• Dataset records:
#####

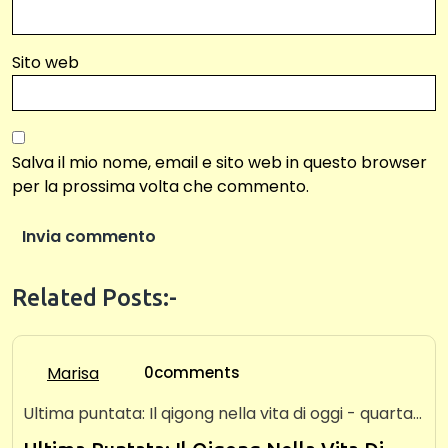
Sito web
Salva il mio nome, email e sito web in questo browser
per la prossima volta che commento.
Related Posts:-
Marisa
0comments
Ultima puntata: Il qigong nella vita di oggi - quarta…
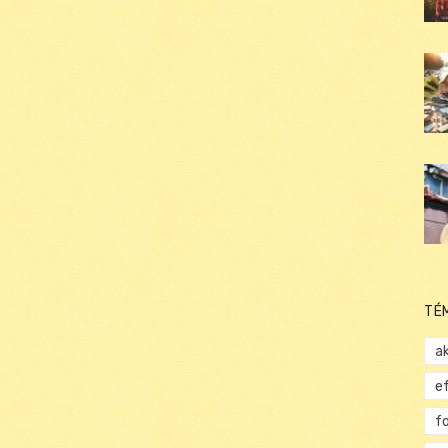
TÉ
ak
e
f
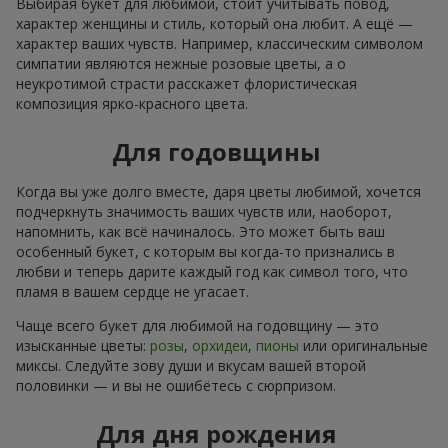
Выбирая букет для любимой, стоит учитывать повод,
характер женщины и стиль, который она любит. А ещё —
характер ваших чувств. Например, классическим символом
симпатии являются нежные розовые цветы, а о
неукротимой страсти расскажет флористическая
композиция ярко-красного цвета.
Для годовщины
Когда вы уже долго вместе, даря цветы любимой, хочется
подчеркнуть значимость ваших чувств или, наоборот,
напомнить, как всё начиналось. Это может быть ваш
особенный букет, с которым вы когда-то признались в
любви и теперь дарите каждый год как символ того, что
пламя в вашем сердце не угасает.
Чаще всего букет для любимой на годовщину — это
изысканные цветы:
розы
,
орхидеи
,
пионы
или оригинальные
миксы. Следуйте зову души и вкусам вашей второй
половинки — и вы не ошибётесь с сюрпризом.
Для дня рождения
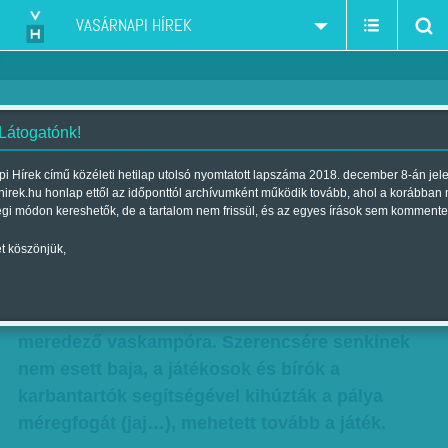
VASÁRNAPI HÍREK
 Látogatónk!
Fűre lépni tilos
i Hírek című közéleti hetilap utolsó nyomtatott lapszáma 2018. december 8-án jel
hirek.hu honlap ettől az időponttól archívumként működik tovább, ahol a korábban
Szerző:
Kövesdi Péter
| Megjelent a 2014. november 09.-i lapszámban
égi módon kereshetők, de a tartalom nem frissül, és az egyes írások sem kommente
t köszönjük,
Nemrég érdekes lelet bukkant elő a Pancho
Aréna gyepszőnyegéből. A Felcsút–MTK
bajnokin a tizenhatoson belül találtak rá a
meredező vaskampóra. Szerencsére senkinek
nem esett baja, a játékosok és bírók a
karbantartók segítségével kihúzták a pálya
méregfogát (jaj…), mehetett tovább a játék.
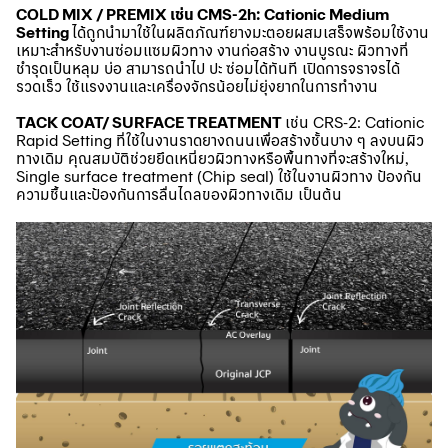
COLD MIX / PREMIX เช่น CMS-2h: Cationic Medium
Setting
ได้ถูกนำมาใช้ในผลิตภัณฑ์ยางมะตอยผสมเสร็จพร้อมใช้งาน
เหมาะสำหรับงานซ่อมแซมผิวทาง งานก่อสร้าง งานบูรณะ ผิวทางที่
ชำรุดเป็นหลุม บ่อ สามารถนำไป ปะ ซ่อมได้ทันที เปิดการจราจรได้
รวดเร็ว ใช้แรงงานและเครื่องจักรน้อยไม่ยุ่งยากในการทำงาน
TACK COAT/ SURFACE TREATMENT
เช่น CRS-2: Cationic
Rapid Setting ที่ใช้ในงานราดยางถนนเพื่อสร้างชั้นบาง ๆ ลงบนผิว
ทางเดิม คุณสมบัติช่วยยึดเหนี่ยวผิวทางหรือพื้นทางที่จะสร้างใหม่,
Single surface treatment (Chip seal) ใช้ในงานผิวทาง ป้องกัน
ความชื้นและป้องกันการลื่นไถลของผิวทางเดิม เป็นต้น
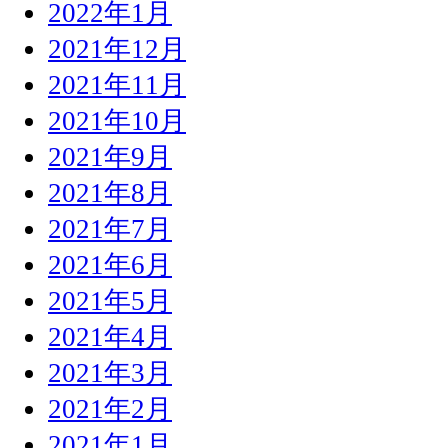
2022年1月
2021年12月
2021年11月
2021年10月
2021年9月
2021年8月
2021年7月
2021年6月
2021年5月
2021年4月
2021年3月
2021年2月
2021年1月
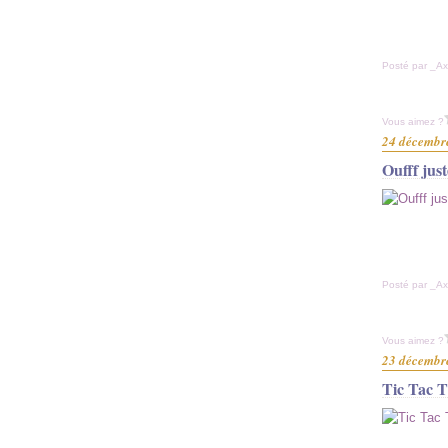
Posté par _Ax
Vous aimez ?
24 décembr
Oufff jus
Posté par _Ax
Vous aimez ?
23 décembr
Tic Tac T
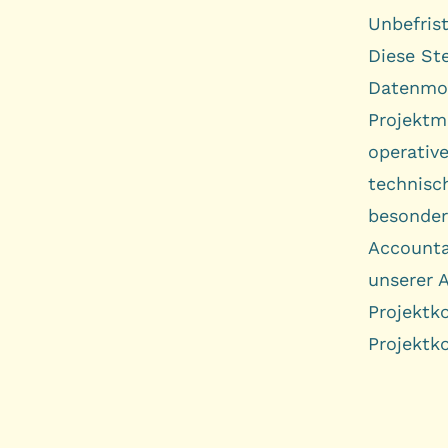
Unbefris
Diese St
Datenmon
Projektm
operativ
technisc
besonder
Accounta
unserer A
Projektk
Projektk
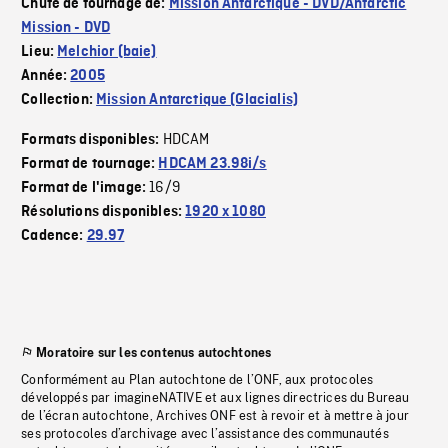
Chute de tournage de:
Mission Antarctique - DVD/Antarctic
Mission - DVD
Lieu:
Melchior (baie)
Année:
2005
Collection:
Mission Antarctique (Glacialis)
HDCAM
Formats disponibles:
Format de tournage:
HDCAM 23.98i/s
16/9
Format de l'image:
Résolutions disponibles:
1920 x 1080
Cadence:
29.97
Moratoire sur les contenus autochtones
Conformément au Plan autochtone de l’ONF, aux protocoles
développés par imagineNATIVE et aux lignes directrices du Bureau
de l’écran autochtone, Archives ONF est à revoir et à mettre à jour
ses protocoles d’archivage avec l’assistance des communautés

#####

• EXERCISE GOAL: Print every line of the listing above word for word, but leave out the pictures.

• RESULT FOR THIS TASK:
Sito web
Salva il mio nome, email e sito web in questo browser
per la prossima volta che commento.
Related Posts:-
Marisa
0comments
Ultima puntata: Il qigong nella vita di oggi - quarta…
TÉ
ak
e
f
Выбирая букет для любимой, стоит учитывать повод,
характер женщины и стиль, который она любит. А ещё —
характер ваших чувств. Например, классическим символом
симпатии являются нежные розовые цветы, а о
неукротимой страсти расскажет флористическая
композиция ярко-красного цвета.
Для годовщины
Когда вы уже долго вместе, даря цветы любимой, хочется
подчеркнуть значимость ваших чувств или, наоборот,
напомнить, как всё начиналось. Это может быть ваш
особенный букет, с которым вы когда-то признались в
любви и теперь дарите каждый год как символ того, что
пламя в вашем сердце не угасает.
Чаще всего букет для любимой на годовщину — это
изысканные цветы:
розы
,
орхидеи
,
пионы
или оригинальные
миксы. Следуйте зову души и вкусам вашей второй
половинки — и вы не ошибётесь с сюрпризом.
Для дня рождения
VASÁRNAPI HÍREK
 Látogatónk!
Fűre lépni tilos
i Hírek című közéleti hetilap utolsó nyomtatott lapszáma 2018. december 8-án jel
hirek.hu honlap ettől az időponttól archívumként működik tovább, ahol a korábban
Szerző:
Kövesdi Péter
| Megjelent a 2014. november 09.-i lapszámban
égi módon kereshetők, de a tartalom nem frissül, és az egyes írások sem kommente
t köszönjük,
Nemrég érdekes lelet bukkant elő a Pancho
Aréna gyepszőnyegéből. A Felcsút–MTK
bajnokin a tizenhatoson belül találtak rá a
meredező vaskampóra. Szerencsére senkinek
nem esett baja, a játékosok és bírók a
karbantartók segítségével kihúzták a pálya
méregfogát (jaj…), mehetett tovább a játék.
COLD MIX / PREMIX เช่น CMS-2h: Cationic Medium
Setting
ได้ถูกนำมาใช้ในผลิตภัณฑ์ยางมะตอยผสมเสร็จพร้อมใช้งาน
เหมาะสำหรับงานซ่อมแซมผิวทาง งานก่อสร้าง งานบูรณะ ผิวทางที่
ชำรุดเป็นหลุม บ่อ สามารถนำไป ปะ ซ่อมได้ทันที เปิดการจราจรได้
รวดเร็ว ใช้แรงงานและเครื่องจักรน้อยไม่ยุ่งยากในการทำงาน
TACK COAT/ SURFACE TREATMENT
เช่น CRS-2: Cationic
Rapid Setting ที่ใช้ในงานราดยางถนนเพื่อสร้างชั้นบาง ๆ ลงบนผิว
ทางเดิม คุณสมบัติช่วยยึดเหนี่ยวผิวทางหรือพื้นทางที่จะสร้างใหม่,
Single surface treatment (Chip seal) ใช้ในงานผิวทาง ป้องกัน
ความชื้นและป้องกันการลื่นไถลของผิวทางเดิม เป็นต้น
2022年1月
2021年12月
2021年11月
2021年10月
2021年9月
2021年8月
2021年7月
2021年6月
2021年5月
2021年4月
2021年3月
2021年2月
2021年1月
Posté par _Ax
Vous aimez ?
24 décembr
Oufff jus
Posté par _Ax
Vous aimez ?
23 décembr
Tic Tac T
Unbefris
Diese St
Datenmon
Projektm
operativ
technisc
besonder
Accounta
unserer A
Projektk
Projektk
Chute de tournage de:
Mission Antarctique - DVD/Antarctic
Mission - DVD
Lieu:
Melchior (baie)
Année:
2005
Collection:
Mission Antarctique (Glacialis)
HDCAM
Formats disponibles:
Format de tournage:
HDCAM 23.98i/s
16/9
Format de l'image:
Résolutions disponibles:
1920 x 1080
Cadence:
29.97
Moratoire sur les contenus autochtones
Conformément au Plan autochtone de l’ONF, aux protocoles
développés par imagineNATIVE et aux lignes directrices du Bureau
de l’écran autochtone, Archives ONF est à revoir et à mettre à jour
ses protocoles d’archivage avec l’assistance des communautés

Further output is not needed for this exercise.